So at the suggestion of a colleague, I just tested the speed difference between the ternary operator and the equivalent If-Else block... and it seems that the ternary operator yields code that is between 1x and 2x faster than If-Else. My code is:
gettimeofday(&tv3, 0);
for(i = 0; i < N; i++)
{
a = i & 1;
if(a) a = b; else a = c;
}
gettimeofday(&tv4, 0);
gettimeofday(&tv1, 0);
for(i = 0; i < N; i++)
{
a = i & 1;
a = a ? b : c;
}
gettimeofday(&tv2, 0);
(Sorry for using gettimeofday and not clock_gettime... I will endeavor to better myself.)
I tried changing the order in which I timed the blocks, but the results seem to persist. What gives? Also, the If-Else shows much more variability in terms of execution speed. Should I be examining the assembly that gcc generates?
By the way, this is all at optimization level zero (-O0).
Am I imagining this, or is there something I'm not taking into account, or is this a machine-dependent thing, or what?
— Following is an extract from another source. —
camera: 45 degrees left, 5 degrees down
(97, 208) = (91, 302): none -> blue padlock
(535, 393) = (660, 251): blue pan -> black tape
Any help is appreciated.
A ternary operator is a single statement, while an if-else is a block of code. A ternary operator is faster than an if-else block.
It is not faster.
The compiler might as well expand out the ternary into an if-else. Note that x86 is only slower when using ternary -- it is as equally fast as x64 when using if/else.
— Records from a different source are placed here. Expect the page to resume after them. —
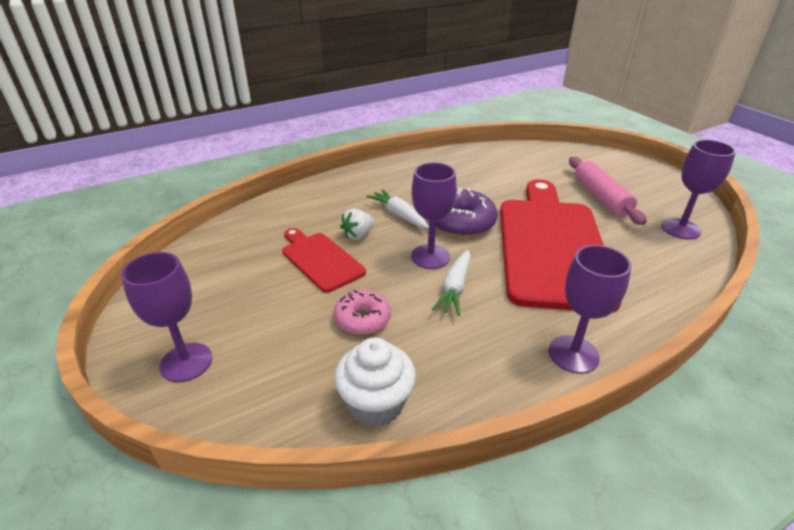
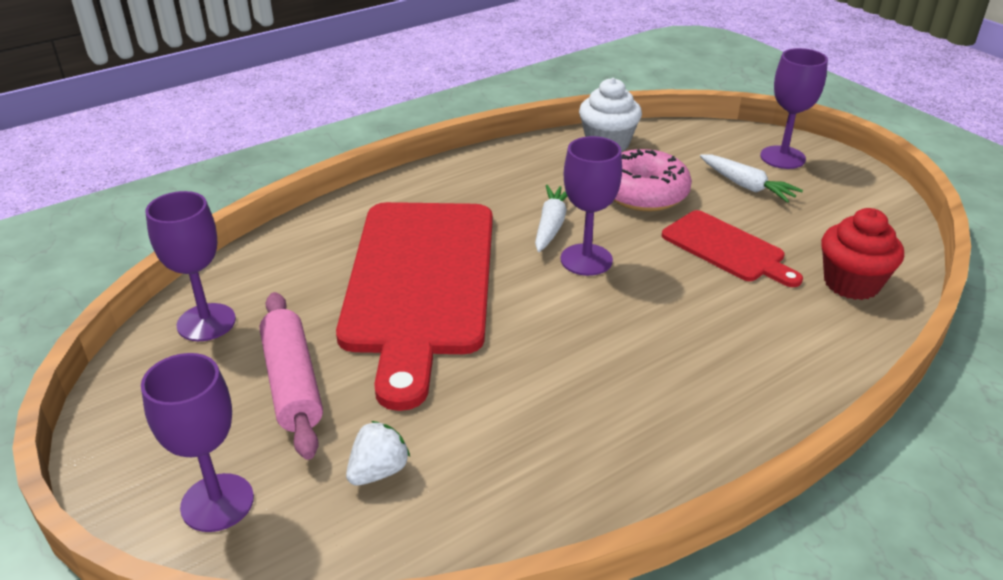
camera: 175 degrees right, 0 degrees up
(253, 231) = (851, 283): none -> red cupcake
(358, 235) = (696, 285): white strawberry -> white strawberry (378, 471)
(362, 319) = (644, 193): pink donut -> pink donut, size x1.55
(399, 215) = (649, 323): white carrot -> white carrot (746, 186)
(461, 223) = (548, 314): purple donut -> none
(573, 354) = (438, 178): purple goblet -> purple goblet (217, 502)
The ternary operator takes 3 different arguments which include the condition, the expression if the condition is true, and the expression if the condition is false. This is extremely similar to how an if / else statement works but the syntax for the ternary operator is much more compact.
You could also go completely branchless and measure if it makes any difference:
int m = -(i & 1);
a = (b & m) | (c & ~m);
On today's architectures, this style of programming has grown a bit out of fashion.
There's a good chance that the ternary operator gets compiled into a cmov
while the if/else results in a cmp
+jmp
. Just take a look at the assembly (using -S) to be sure. With optimizations enabled, it won't matter any more anyway, as any good compiler should produce the same code in both cases.